[Record extracts]:
----

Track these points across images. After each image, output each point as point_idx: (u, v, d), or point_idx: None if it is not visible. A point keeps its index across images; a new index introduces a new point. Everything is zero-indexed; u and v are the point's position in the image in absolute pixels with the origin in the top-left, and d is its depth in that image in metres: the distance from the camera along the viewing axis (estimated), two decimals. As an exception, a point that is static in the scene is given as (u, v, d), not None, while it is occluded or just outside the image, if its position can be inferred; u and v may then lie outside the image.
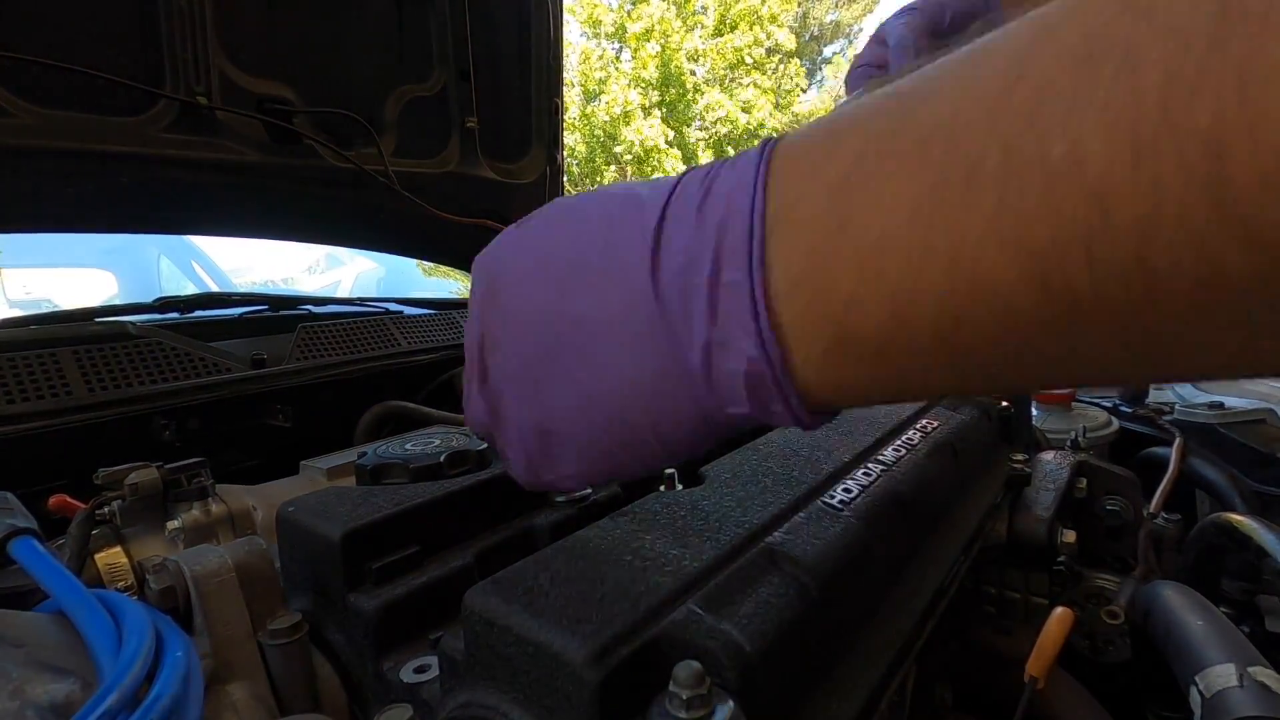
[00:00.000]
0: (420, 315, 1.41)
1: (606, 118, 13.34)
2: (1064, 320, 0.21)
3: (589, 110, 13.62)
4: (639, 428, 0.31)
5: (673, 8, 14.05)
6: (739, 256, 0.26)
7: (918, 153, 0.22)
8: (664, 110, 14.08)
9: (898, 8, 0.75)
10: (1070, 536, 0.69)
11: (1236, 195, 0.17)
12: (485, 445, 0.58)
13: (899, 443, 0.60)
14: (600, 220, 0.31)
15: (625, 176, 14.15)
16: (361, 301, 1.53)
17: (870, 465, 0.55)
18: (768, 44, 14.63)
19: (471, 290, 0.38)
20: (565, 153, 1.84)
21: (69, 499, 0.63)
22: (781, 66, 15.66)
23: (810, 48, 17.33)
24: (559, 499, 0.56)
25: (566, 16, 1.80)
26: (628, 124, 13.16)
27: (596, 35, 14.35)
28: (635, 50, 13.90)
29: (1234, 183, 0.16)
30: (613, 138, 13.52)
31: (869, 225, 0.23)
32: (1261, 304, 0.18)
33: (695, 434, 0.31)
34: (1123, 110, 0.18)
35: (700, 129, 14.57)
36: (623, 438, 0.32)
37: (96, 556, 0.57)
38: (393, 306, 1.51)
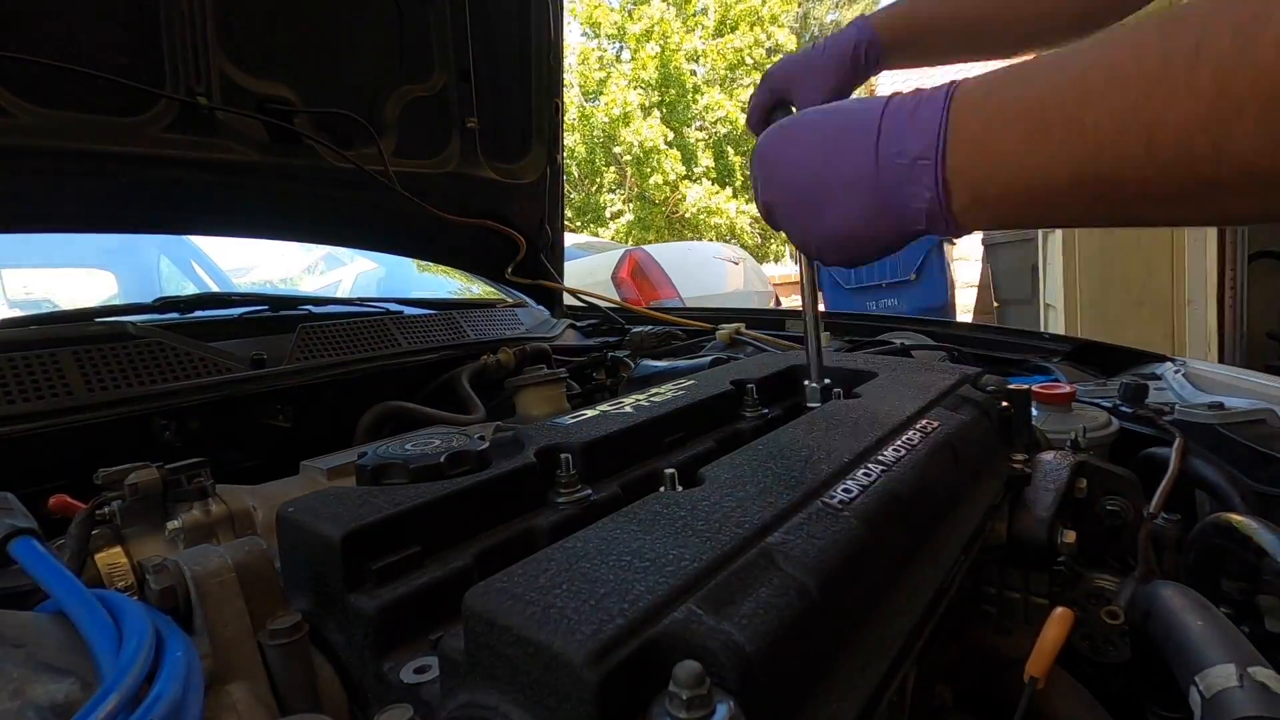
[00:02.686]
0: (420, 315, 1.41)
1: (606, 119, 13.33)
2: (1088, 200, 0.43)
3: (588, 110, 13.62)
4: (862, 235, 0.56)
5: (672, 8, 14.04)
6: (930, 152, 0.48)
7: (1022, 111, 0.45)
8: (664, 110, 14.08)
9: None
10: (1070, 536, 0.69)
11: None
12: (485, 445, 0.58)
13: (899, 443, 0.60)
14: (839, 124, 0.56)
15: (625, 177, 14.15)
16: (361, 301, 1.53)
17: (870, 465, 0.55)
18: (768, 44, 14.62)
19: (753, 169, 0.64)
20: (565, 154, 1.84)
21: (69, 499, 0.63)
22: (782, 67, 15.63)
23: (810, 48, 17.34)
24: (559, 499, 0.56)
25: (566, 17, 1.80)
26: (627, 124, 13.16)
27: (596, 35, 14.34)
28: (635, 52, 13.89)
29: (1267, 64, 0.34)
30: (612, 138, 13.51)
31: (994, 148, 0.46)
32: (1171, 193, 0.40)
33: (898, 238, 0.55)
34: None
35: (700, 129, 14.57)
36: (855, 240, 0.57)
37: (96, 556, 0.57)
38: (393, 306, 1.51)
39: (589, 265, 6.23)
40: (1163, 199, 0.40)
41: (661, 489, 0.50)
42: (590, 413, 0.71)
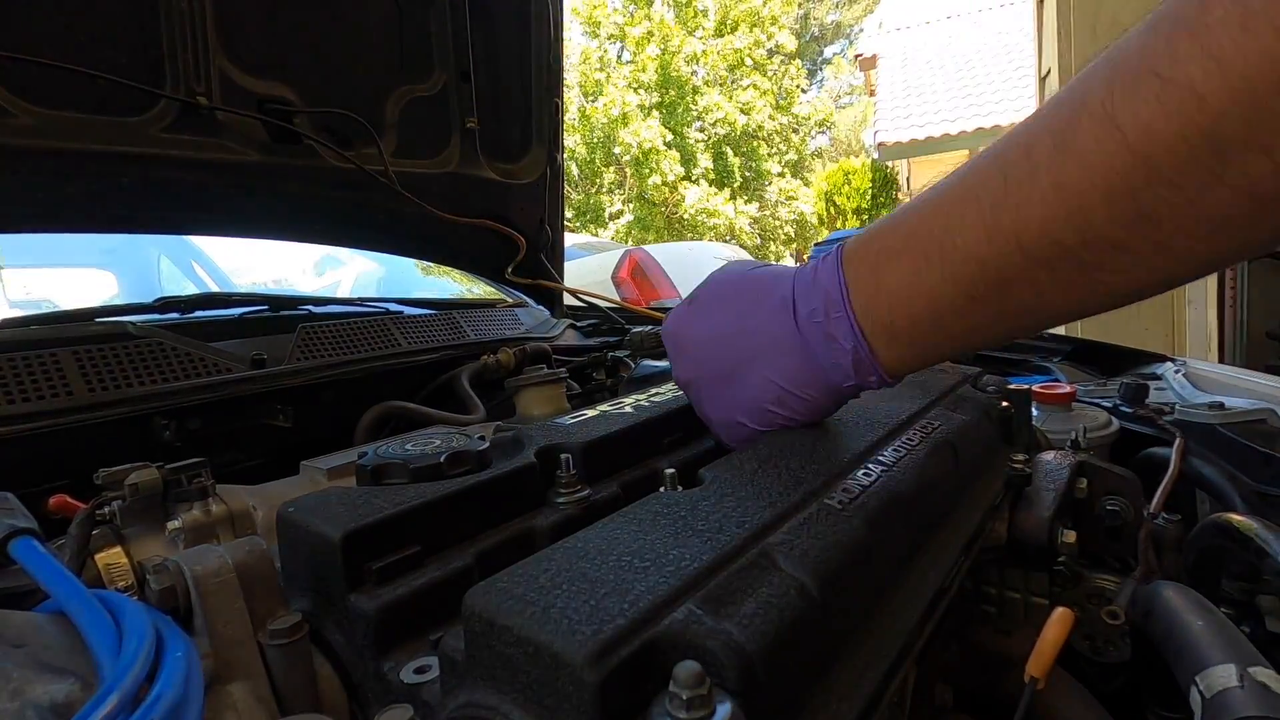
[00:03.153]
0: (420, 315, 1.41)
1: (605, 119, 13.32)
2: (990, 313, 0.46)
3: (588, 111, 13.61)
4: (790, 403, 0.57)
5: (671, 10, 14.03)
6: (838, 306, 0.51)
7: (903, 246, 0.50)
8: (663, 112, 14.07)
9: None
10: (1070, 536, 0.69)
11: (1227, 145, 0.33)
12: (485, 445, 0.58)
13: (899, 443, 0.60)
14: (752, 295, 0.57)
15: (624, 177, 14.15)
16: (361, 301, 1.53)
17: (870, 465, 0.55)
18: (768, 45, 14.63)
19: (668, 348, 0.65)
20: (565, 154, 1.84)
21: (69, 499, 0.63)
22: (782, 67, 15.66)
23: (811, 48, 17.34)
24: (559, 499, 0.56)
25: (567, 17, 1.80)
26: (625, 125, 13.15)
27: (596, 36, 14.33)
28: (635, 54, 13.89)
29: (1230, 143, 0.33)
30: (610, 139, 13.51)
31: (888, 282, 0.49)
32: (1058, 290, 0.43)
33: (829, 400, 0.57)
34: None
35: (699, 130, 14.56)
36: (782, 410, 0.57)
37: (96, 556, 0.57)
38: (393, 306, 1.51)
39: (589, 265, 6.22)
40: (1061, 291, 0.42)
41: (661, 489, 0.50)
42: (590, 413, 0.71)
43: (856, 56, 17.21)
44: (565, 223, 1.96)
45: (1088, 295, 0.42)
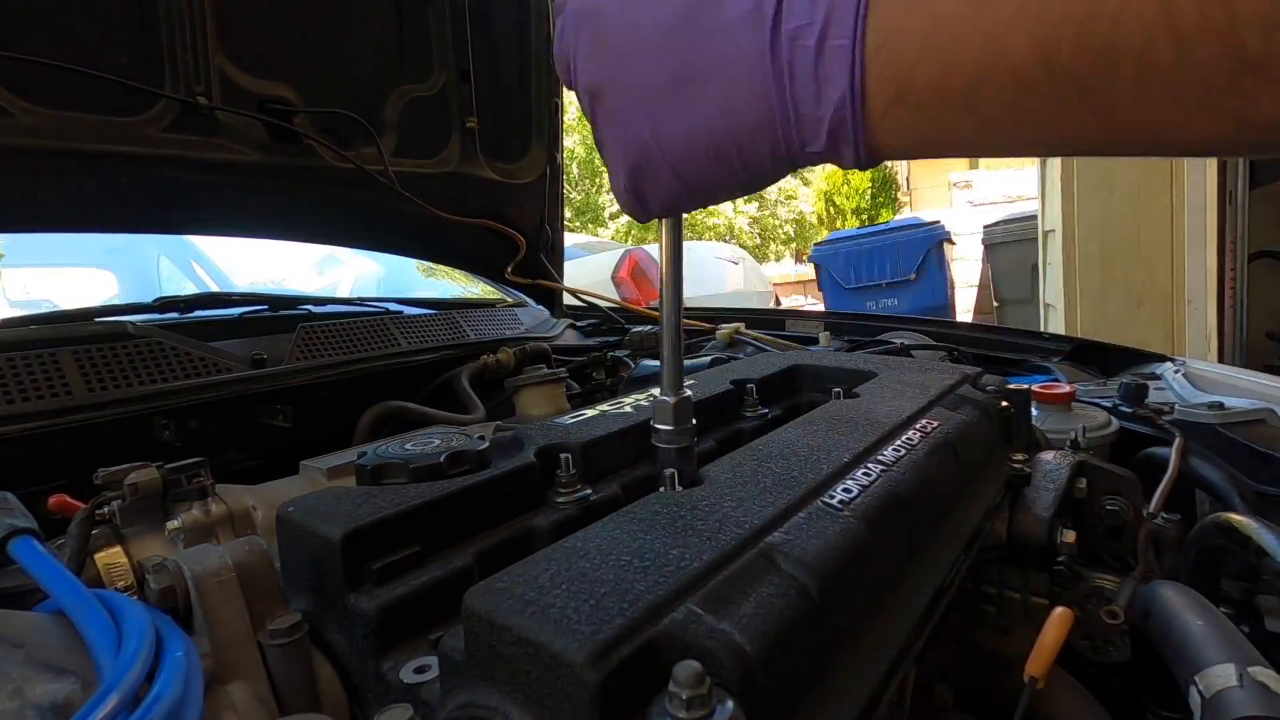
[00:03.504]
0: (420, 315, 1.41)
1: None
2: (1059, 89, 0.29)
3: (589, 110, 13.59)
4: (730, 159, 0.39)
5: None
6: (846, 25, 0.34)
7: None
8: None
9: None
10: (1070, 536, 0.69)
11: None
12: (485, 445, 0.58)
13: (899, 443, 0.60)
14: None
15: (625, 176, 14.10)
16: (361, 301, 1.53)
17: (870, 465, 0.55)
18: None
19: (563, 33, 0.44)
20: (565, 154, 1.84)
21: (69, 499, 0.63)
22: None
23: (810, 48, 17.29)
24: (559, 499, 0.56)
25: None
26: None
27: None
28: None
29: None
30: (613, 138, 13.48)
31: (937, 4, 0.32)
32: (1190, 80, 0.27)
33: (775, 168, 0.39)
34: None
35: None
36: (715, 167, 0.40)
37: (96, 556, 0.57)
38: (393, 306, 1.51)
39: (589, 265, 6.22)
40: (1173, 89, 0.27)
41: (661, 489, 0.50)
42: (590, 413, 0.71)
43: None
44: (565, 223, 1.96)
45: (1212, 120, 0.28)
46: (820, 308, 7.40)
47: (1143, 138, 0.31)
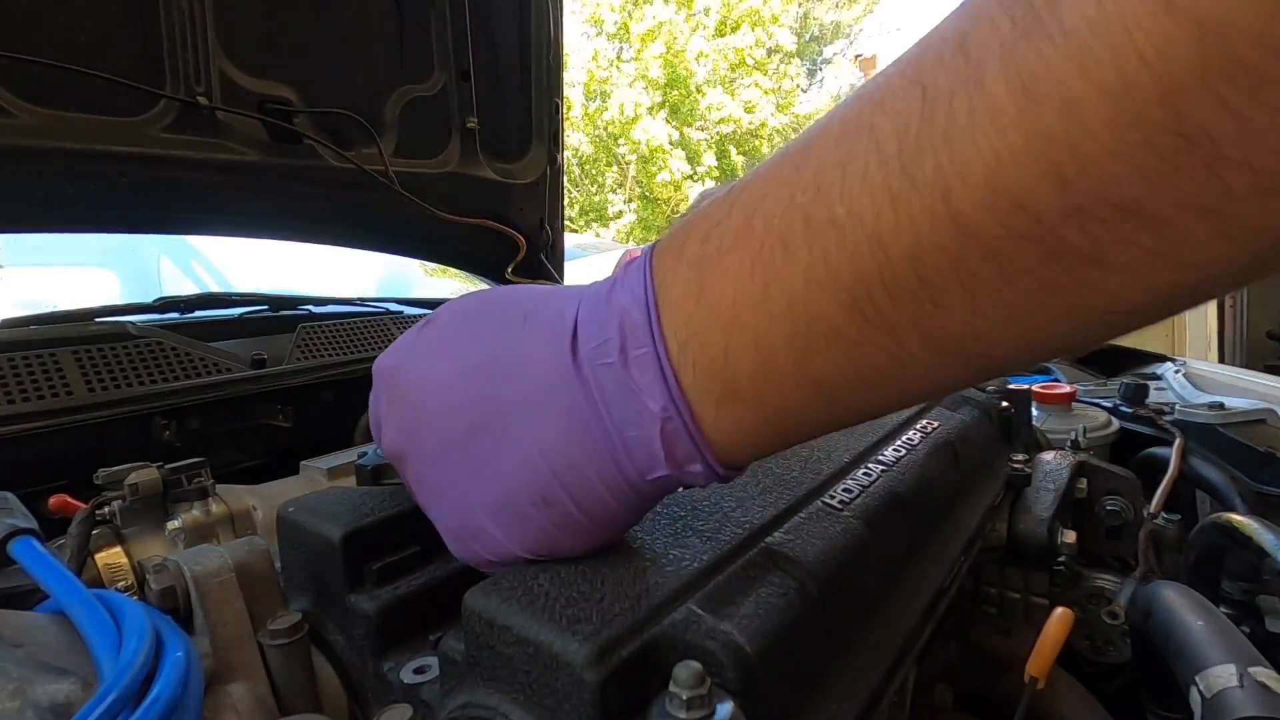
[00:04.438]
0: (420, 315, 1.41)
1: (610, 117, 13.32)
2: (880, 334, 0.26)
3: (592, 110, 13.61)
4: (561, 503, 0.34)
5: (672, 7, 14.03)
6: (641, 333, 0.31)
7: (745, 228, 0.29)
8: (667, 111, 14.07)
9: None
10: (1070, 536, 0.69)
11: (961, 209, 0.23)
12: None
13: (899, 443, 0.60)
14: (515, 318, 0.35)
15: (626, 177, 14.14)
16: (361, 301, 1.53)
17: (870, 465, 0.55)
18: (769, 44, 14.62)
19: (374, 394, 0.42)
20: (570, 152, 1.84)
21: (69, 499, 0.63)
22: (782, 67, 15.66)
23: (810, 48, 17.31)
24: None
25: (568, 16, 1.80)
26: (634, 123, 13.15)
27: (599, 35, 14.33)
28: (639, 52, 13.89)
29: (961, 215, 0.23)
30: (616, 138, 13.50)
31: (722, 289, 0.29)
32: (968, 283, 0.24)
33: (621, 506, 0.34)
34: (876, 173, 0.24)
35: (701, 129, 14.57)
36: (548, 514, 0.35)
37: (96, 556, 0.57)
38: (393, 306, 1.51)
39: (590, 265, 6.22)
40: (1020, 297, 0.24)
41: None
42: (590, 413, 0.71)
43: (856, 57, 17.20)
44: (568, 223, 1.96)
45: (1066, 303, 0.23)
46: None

----

[What is needed]: If a picture sits between the line containing "30: (613, 138, 13.52)" and the line containing "45: (1088, 295, 0.42)", leave it out, and return the lines of that range above exactly, both ends included.

[The completed task]:
30: (613, 138, 13.52)
31: (869, 225, 0.23)
32: (1261, 304, 0.18)
33: (695, 434, 0.31)
34: (1123, 110, 0.18)
35: (700, 129, 14.57)
36: (623, 438, 0.32)
37: (96, 556, 0.57)
38: (393, 306, 1.51)
[00:02.686]
0: (420, 315, 1.41)
1: (606, 119, 13.33)
2: (1088, 200, 0.43)
3: (588, 110, 13.62)
4: (862, 235, 0.56)
5: (672, 8, 14.04)
6: (930, 152, 0.48)
7: (1022, 111, 0.45)
8: (664, 110, 14.08)
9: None
10: (1070, 536, 0.69)
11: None
12: (485, 445, 0.58)
13: (899, 443, 0.60)
14: (839, 124, 0.56)
15: (625, 177, 14.15)
16: (361, 301, 1.53)
17: (870, 465, 0.55)
18: (768, 44, 14.62)
19: (753, 169, 0.64)
20: (565, 154, 1.84)
21: (69, 499, 0.63)
22: (782, 67, 15.63)
23: (810, 48, 17.34)
24: (559, 499, 0.56)
25: (566, 17, 1.80)
26: (627, 124, 13.16)
27: (596, 35, 14.34)
28: (635, 52, 13.89)
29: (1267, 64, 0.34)
30: (612, 138, 13.51)
31: (994, 148, 0.46)
32: (1171, 193, 0.40)
33: (898, 238, 0.55)
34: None
35: (700, 129, 14.57)
36: (855, 240, 0.57)
37: (96, 556, 0.57)
38: (393, 306, 1.51)
39: (589, 265, 6.23)
40: (1163, 199, 0.40)
41: (661, 489, 0.50)
42: (590, 413, 0.71)
[00:03.153]
0: (420, 315, 1.41)
1: (605, 119, 13.32)
2: (990, 313, 0.46)
3: (588, 111, 13.61)
4: (790, 403, 0.57)
5: (671, 10, 14.03)
6: (838, 306, 0.51)
7: (903, 246, 0.50)
8: (663, 112, 14.07)
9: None
10: (1070, 536, 0.69)
11: (1227, 145, 0.33)
12: (485, 445, 0.58)
13: (899, 443, 0.60)
14: (752, 295, 0.57)
15: (624, 177, 14.15)
16: (361, 301, 1.53)
17: (870, 465, 0.55)
18: (768, 45, 14.63)
19: (668, 348, 0.65)
20: (565, 154, 1.84)
21: (69, 499, 0.63)
22: (782, 67, 15.66)
23: (811, 48, 17.34)
24: (559, 499, 0.56)
25: (567, 17, 1.80)
26: (625, 125, 13.15)
27: (596, 36, 14.33)
28: (635, 54, 13.89)
29: (1230, 143, 0.33)
30: (610, 139, 13.51)
31: (888, 282, 0.49)
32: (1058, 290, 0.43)
33: (829, 400, 0.57)
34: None
35: (699, 130, 14.56)
36: (782, 410, 0.57)
37: (96, 556, 0.57)
38: (393, 306, 1.51)
39: (589, 265, 6.22)
40: (1061, 291, 0.42)
41: (661, 489, 0.50)
42: (590, 413, 0.71)
43: (856, 56, 17.21)
44: (565, 223, 1.96)
45: (1088, 295, 0.42)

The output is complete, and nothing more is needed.